Faire de la politique et avoir des problèmes avec la justice n’est pas rare, notamment en Ile-de-France. Et être condamné n’empêche pas forcément d’être soutenu par ses pairs et élu ou réélu ensuite. Petite revue non exhaustive.
Ah! l’affaire Ali Soumaré. Un jeune noir, qui vient de Villiers-le-Bel, ressemble «à un joueur de la réserve du PSG» et qui s’engage pour le PS, c’était forcément louche pour certains membres de l’UMP. Ni une, ni deux, ils ont déniché des actes d’accusation mettant en cause la tête de liste PS dans le Val d’Oise, qui aurait donc «un casier judiciaire chargé».
Et ces élus de monter sur leurs grands chevaux en déclarant que c’est absolument inacceptable, qu’il doit se retirer… Pourtant, faire de la politique et avoir des problèmes avec la justice n’est pas rare, notamment en Ile-de-France.
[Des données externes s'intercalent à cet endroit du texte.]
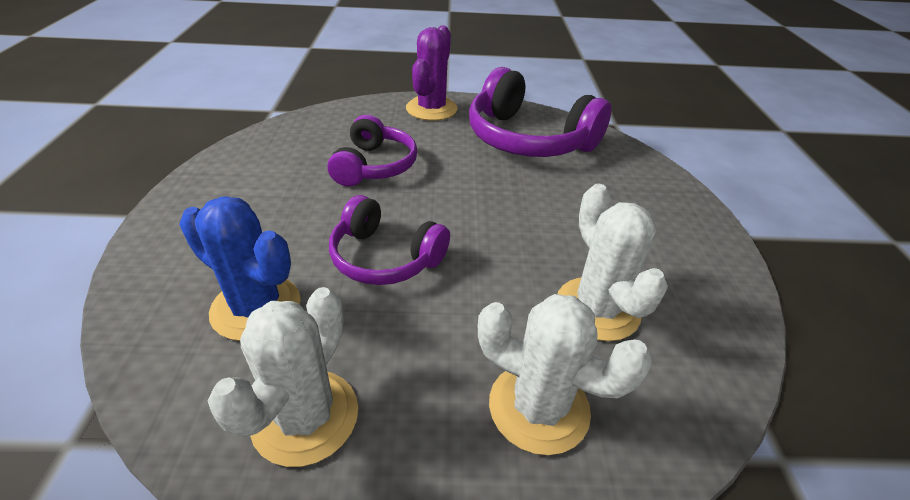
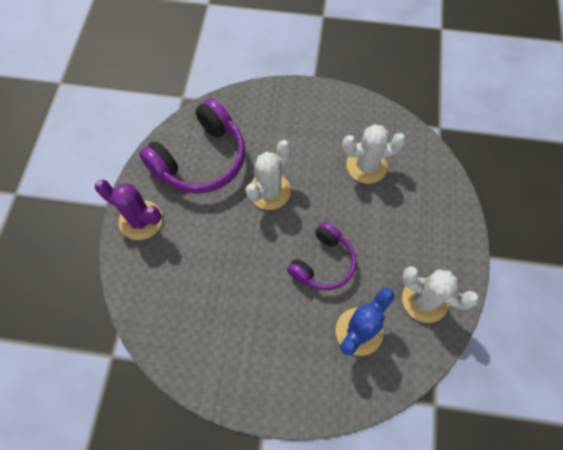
camera: 80 degrees left, 25 degrees up
purple headphones [327,115,417,187] -> none
white cactus [478,294,652,455] -> white cactus moved to [245,140,291,210]

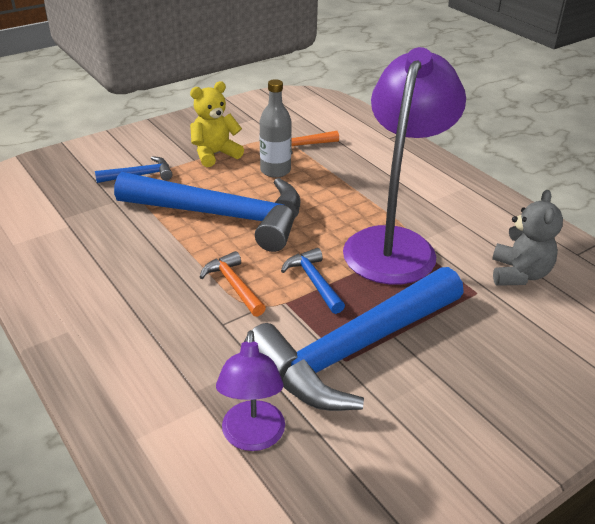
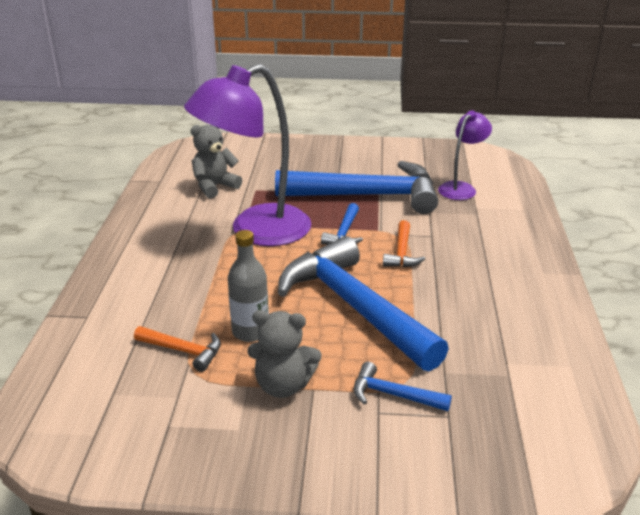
camera: 140 degrees left, 5 degrees down
yellow teddy bear [190,81,244,167] -> grey teddy bear [247,310,321,398]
Et être condamné n’empêche pas forcément d’être soutenu par ses pairs et élu ou réélu ensuite. Petite revue non exhaustive.
Les stars
Charles Pasqua Il serait trop long d’évoquer toutes les condamnations ou mises en cause de Charles Pasqua. En octobre dernier, il a été condamné à un an de prison ferme dans l’affaire de l’Angolagate. Il a depuis fait appel et a crié sur toutes les télés son innocence et sa volonté de révéler des secrets d’Etat.
Patrick Balkany L’homme est un des plus grands spécialistes français des affaires judiciaires. En mai 1996, il a été condamné à quinze mois de prison avec sursis, 200.000 francs d’amende et deux ans d’inéligibilité. Sa faute? Un délit de prise illégale d’intérêt: il avait rémunéré aux frais du contribuable trois personnes désignées comme des employés municipaux mais qui ne s’occupaient que de son appartement de Levallois-Perret et de sa résidence secondaire près de Giverny. Ce qui ne l’a pas empêchée de récupérer la mairie de Levallois en 2002. En 2003, il a été reconnu coupable d’avoir diffamé et injurié une élue communiste. La gestion financière de sa mairie est également régulièrement mise en cause.